England captain Eoin Morgan hopes his inexperienced side learn quickly from their mistakes after a batting collapse led to a 14-run defeat against New Zealand in the third Twenty20.
Chasing 181, Morgan was at the crease alongside James Vince as England got the equation down to 44 required from the final 34 deliveries with eight wickets in hand at the picturesque setting of the Saxton Oval in Nelson.
However, the England captain’s departure sparked a dramatic disintegration that saw the tourists lose five wickets in the space of 19 balls, irreparably damaging their pursuit as they fell 2-1 down in the five-match series.
England’s line-up contained all six players who had not featured in a T20 international before this series and only Morgan and Sam Billings, the Irishman’s deputy for this series, had been capped more than a dozen times.
Morgan said: “It is the most inexperienced side that we will field. We can’t come out expecting to win 5-0, we do need to learn and make mistakes throughout the whole series.
“An important part of learning is recognising exactly where you were and what you did wrong. You can’t be blindsided or be stubborn enough to not take in good information.
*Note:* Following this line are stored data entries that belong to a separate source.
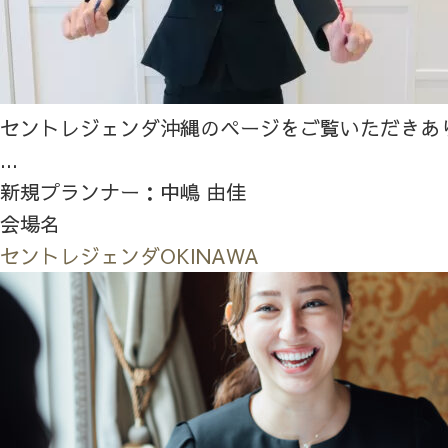
セントレジェンダ沖縄のページをご覧いただきあ
...
新規プランナー：中嶋 由佳
会場名
セントレジェンダOKINAWA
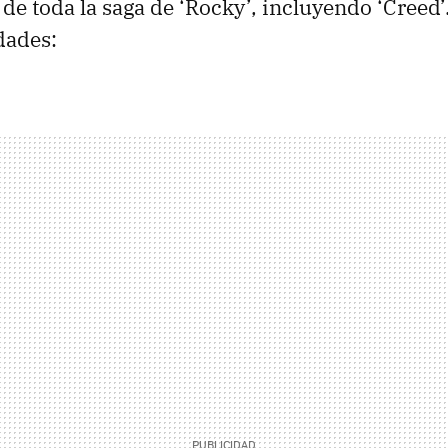
de toda la saga de ‘Rocky’, incluyendo ‘Creed’
dades:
“It has been a great learning day for us and hopefully the guys take in the information and learn from that, hopefully pretty quickly.
“They have to, and they have to play games so in situations like that you have to throw them out in the middle of it, you can’t say your senior players always have to support them and nurture them.
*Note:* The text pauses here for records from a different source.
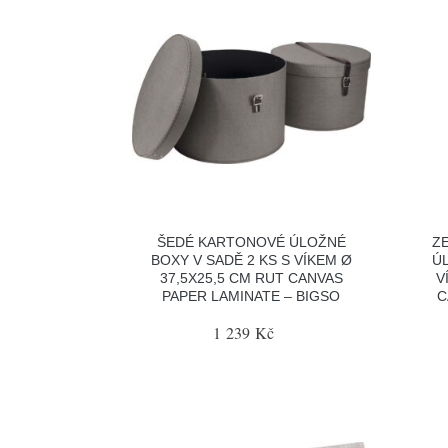
ŠEDÉ KARTONOVÉ ÚLOŽNÉ
Z
BOXY V SADĚ 2 KS S VÍKEM Ø
ÚL
37,5X25,5 CM RUT CANVAS
V
PAPER LAMINATE – BIGSO
C
1 239 Kč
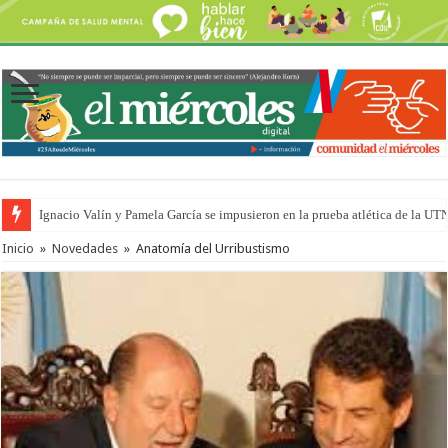
Ignacio Valín y Pamela García se impusieron en la prueba atlética de la UT
Inicio
»
Novedades
»
Anatomía del Urribustismo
“The reality of it is there is only a certain amount of it that you can do, guys need to go out and perform as well.”
Morgan was caught on the boundary while Billings was needlessly run out after a miscommunication with Vince, who tamely chipped to mid-off to fall one short of his half-century.
By the time Lewis Gregory and Sam Curran fell in the space of three Lockie Ferguson deliveries, England’s hopes had all but vanished, and they limped to 166 for seven.
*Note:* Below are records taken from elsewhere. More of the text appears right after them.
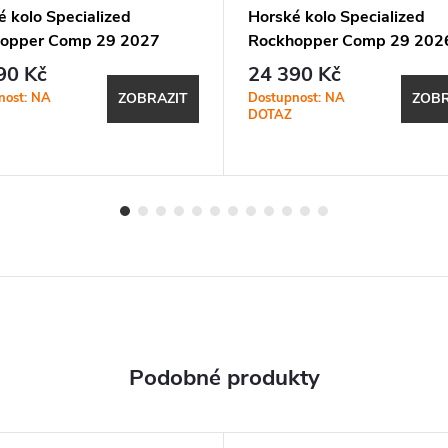
é kolo Specialized
Horské kolo Specialized
opper Comp 29 2027
Rockhopper Comp 29 202
Cayenne Metallic / Stallion
Satin Nebula Metallic
90 Kč
24 390 Kč
ic
nost: NA
Dostupnost: NA
ZOBRAZIT
ZOBR
DOTAZ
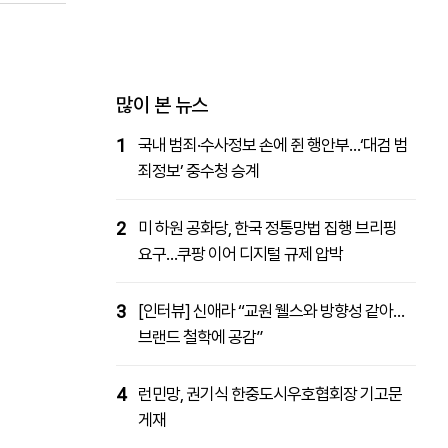
패밀리사이트
마켓파워
아투TV
대학동문골프최강전
많이 본 뉴스
1
국내 범죄·수사정보 손에 쥔 행안부…‘대검 범
죄정보’ 중수청 승계
2
미 하원 공화당, 한국 정통망법 집행 브리핑
요구…쿠팡 이어 디지털 규제 압박
3
[인터뷰] 신애라 “교원 웰스와 방향성 같아…
브랜드 철학에 공감”
4
런민망, 권기식 한중도시우호협회장 기고문
게재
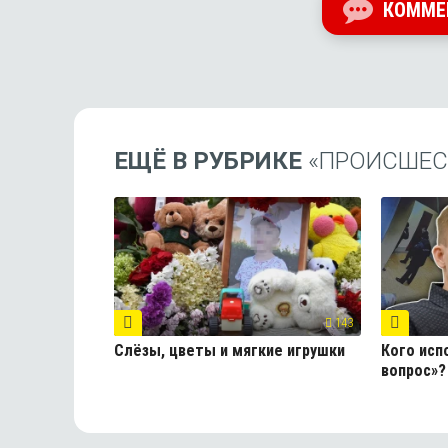
КОММЕ
ЕЩЁ В РУБРИКЕ
«ПРОИСШЕС
143
Слёзы, цветы и мягкие игрушки
Кого исп
вопрос»?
Morgan said: “With a lot of wickets in hand you’d expect us to win. Certainly we did, we were in control pretty much up until that point. The guys that came in, we didn’t do the simple things right.
“We didn’t establish a partnership, we didn’t hit with the wind, things that the Black Caps did throughout. We do have to get better and calmer in those situations and when we’re chasing.”
Dawid Malan moved through the gears as he went from 15 off his first 14 balls to take 40 off his next 20, the last of which saw the opener belt an Ish Sodhi full toss to Martin Guptill at deep midwicket.
Morgan said of his fellow left-hander: “It’s extremely disappointing for him. He’s one of the only opening batters that ever talks about seeing the majority of the innings through and being there at the end. It will hurt him.”
Matt Parkinson marked his England debut with one for 14 but curiously only bowled two overs, while Lancashire team-mate Saqib Mahmood was expensive and finished with 4-0-49-1.
The Curran brothers bowled well to record combined figures of three for 58 as New Zealand, led by Guptill’s fiery 33 at the top of the order and Colin De Grandhomme’s 55 from 35 balls, posted 180 for seven.
On his international bow, highly-rated opener Tom Banton kick-started England’s reply by clubbing express paceman Ferguson for six over midwicket but was bowled for 18 off 10 balls after missing a ramp off Blair Tickner.
Morgan, though, has no problem with the dismissal, saying: “I thought he came out beautifully. He’s a free-spirited guy who plays expansive cricket, and we want him to do that.
“He gets out playing one of his strongest shots. We’ll encourage him to keep doing that. We don’t want him to go away from his natural game.”